Tyler tells Whitney he loves her and wants to be with her, she walks away, but later they kiss, causing her to refuse to go on holiday with Fatboy. Whitney then admits she likes Tyler but finds him kissing Lucy Beale (Hetti Bywater). She then tells him to leave her alone. However, Tyler makes a grand gesture with Valentine's balloons and tells her that he cannot as he loves her. Whitney admits she feels the same way and the two become a couple. Whitney believes she is pregnant and when she tells Tyler, he seems reluctant to take on a child. He comes round to the idea, but Whitney discovers she is not pregnant after all.
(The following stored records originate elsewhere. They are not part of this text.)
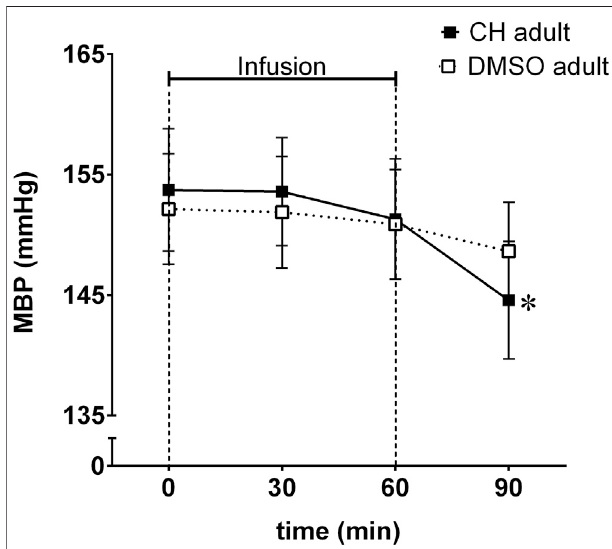
FIGURE 2 | Mean blood pressure (MBP) reordered in acute experiment in anesthetized spontaneously hypertensive rats (SHR) receiving an hour long infusion of chymostatin (CH, 2 mg/kg, n (cid:1) 7) or it ’ s solvent (0.05% DMSO, n (cid:1) 8); * p ≤ 0.05 vs. baseline value within the same group (multivariate analysis of variance ANOVA with repeated measurements, followed by Duncan ’ s post-hoc test).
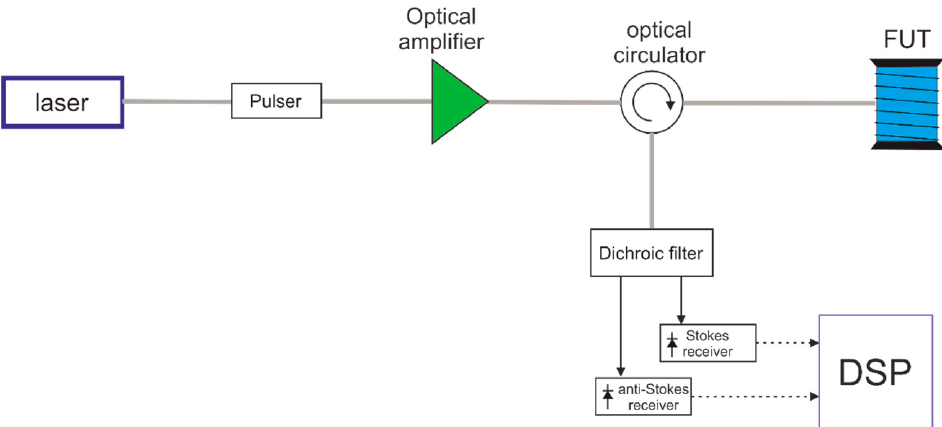
Figure 2. Schematic diagram of a Raman ratio distributed temperature sensor.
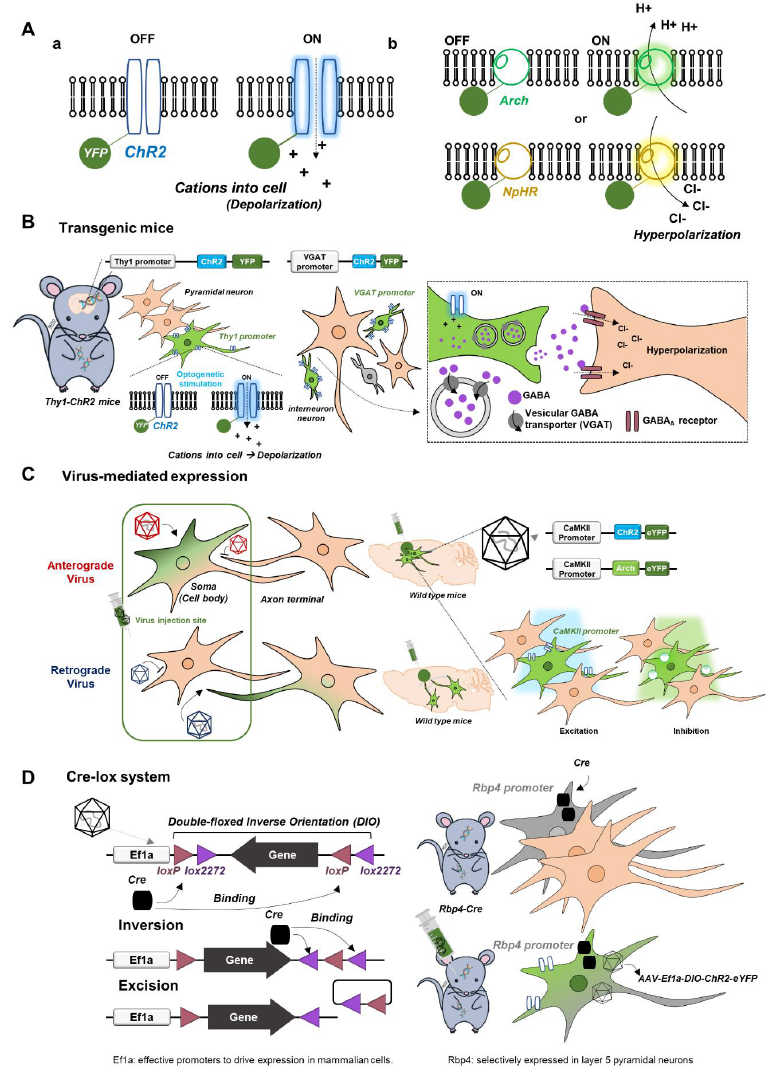
Figure 1. Basics of optogenetics relevant to fMRI. ( A ) Light-sensitive opsins. Channelrhodopsin2 (ChR2; nonspecific cation channel), a representative excitatory opsin, which causes membrane depolarization ( a ). Inhibitory opsins such as halorhodopsin (NpHR; inward chloride pump) and archaerhodopsin (Arch; outward proton pump), which cause membrane hyperpolarization ( b ). ( B – D ) Three different approaches for the expression of light-sensitive opsins. ( B ) Transgenic mice with opsins in cell-type specific neurons. Transgenic Thy1-ChR2 mice for optogenetic excitation of pyramidal neurons. Transgenic VGAT-ChR2 mice for optogenetic inhibition of pyramidal neurons. ( C ) Virus-mediated expression of opsins for promotor-based gene delivery into neurons. Anterograde infection from cell bodies to axon terminals. Retrograde infection from axon terminals to cell bodies. ( D ) Cre-lox system for site- and cell-specific optogenetics. Diagram of the double-floxed inverse orientation (DIO) transgenic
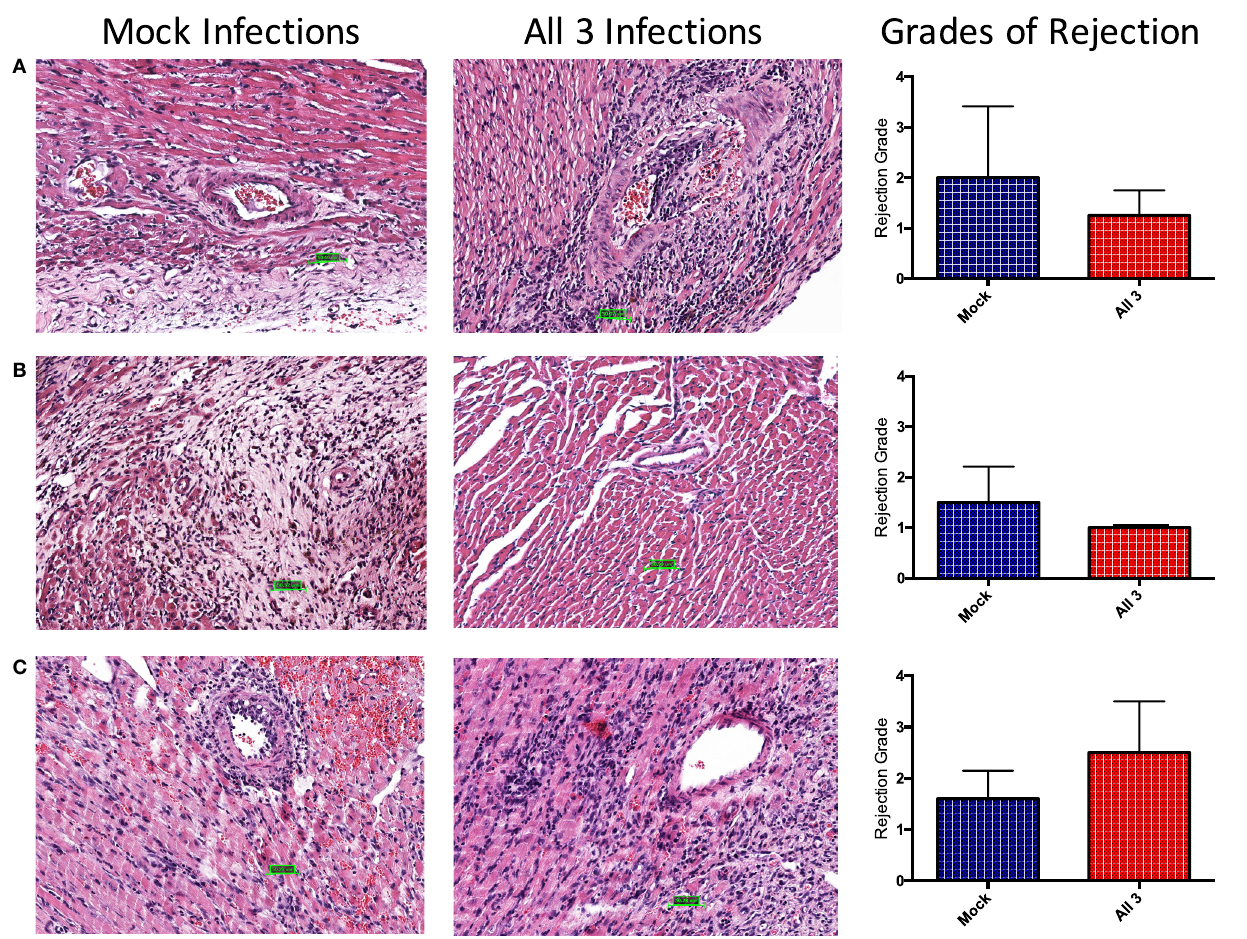
FigUre 8 | No difference in grades of rejection between mock-infected mice and mice that received all three infections. Donor Balb/c hearts were excised from C57BL/6 recipients at the time of sacrifice. H&E staining was performed, and slides were sent to a cardiac pathologist for blinded analysis. Grades of rejection were scored using the ISHLT-2004 acute cellular rejection grading scheme. A score of 0 indicates no rejection, 1 indicates mild rejection, 2 indicates moderate rejection, and 3 indicates severe rejection. (a) Representative histology slides from mock-infected mice with PBS or infected with all three viruses that received fully mismatched heterotopic heart transplants, treated with chronic CTLA4-Ig. Summary data show no significant difference in grades of rejection between groups at day 80 post-transplant ( p = 0.7333). (B) Representative slides from mock-infected or infected mice treated with chronic CTLA4-Ig and rapamycin. Summary data show no significant difference in grades of rejection between groups at day 75 post-transplant ( p = 3333). (c) Representative slides from mock-infected or infected mice treated with CTLA4-Ig on days 0, 2, 4, and 7. Summary data show no significant difference in grades of rejection between groups at day 14 post-transplant ( p = 0.2381). Statistical analysis of grades of rejection between mock-infected and infected mice was performed using nonparametric Mann–Whitney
Tyler then moves in with Whitney, but they share a house with Derek and he vows to watch Tyler closely. Tyler visits Eddie and is angry on his return to discover Anthony has left and Derek has taken control of the business. Tyler then works on the market selling Derek's stock. Whitney and Tyler end up sharing the house with several of Whitney's family, so consider getting their own home. Whitney feels guilty over a previous kiss with Joey Branning (David Witts) so tells Tyler. He fights with Joey and breaks up with Whitney. He regrets the breakup, and to prove he loves her, he proposes and she accepts. Tyler is insensitive to Whitney when she learns of the death of Tony King (Chris Coghill), an older man who groomed her into a sexual relationship with him from when she was just 12. Whitney leaves and later has sex with Joey. She tells Tyler and they both realise that they are better off apart. With Michael's help, Tyler cons Danny Pennant (Gary Lucy) into giving him his sports car, and leaves Walford to work on a cruise ship with Anthony.

==Reception==
Inside Soap held a poll to see which of the new Moon family members, Eddie, Tyler or Anthony, its readers were most looking forward to seeing. Tyler came second with 14% of the vote. During an Inside Soap feature on the Moon brothers vs the Mitchell brothers, Kate Woodward said "Two sexy brothers to shake up Albert Square? That sounds familiar! But are Anthony and Tyler really the new Grant and Phil Mitchell?" Lapinskas commented on this, saying "It's a lot of pressure to put us both under, but what a duo to be compared to! [...] Phil and Grant were in the show together for at least 10 years, and they were fantastic—so to be linked to them is phenomenal. It really is a lot to live up to, but Tony and I are hoping to come in with our own energy and bring something completely new to EastEnders.

A columnist for All About Soap said that Tyler was "lovesick" over Whitney and he behaved like a "complete prat" in his attempts to win her back. They added that he failed miserably and predicted that in future he will think before opening his "big gob". A columnist for Soaplife said that they thought Tyler was bisexual. They noted that there had been many hints that indicated he may like men. They added that it would be fitting because Whitney never chooses the right men and predicted that Tyler would sleep with Christian Clarke (John Partridge). For his portrayal of Tyler, Discipline won Best Soap Newcomer at the 2012 TVChoice Awards.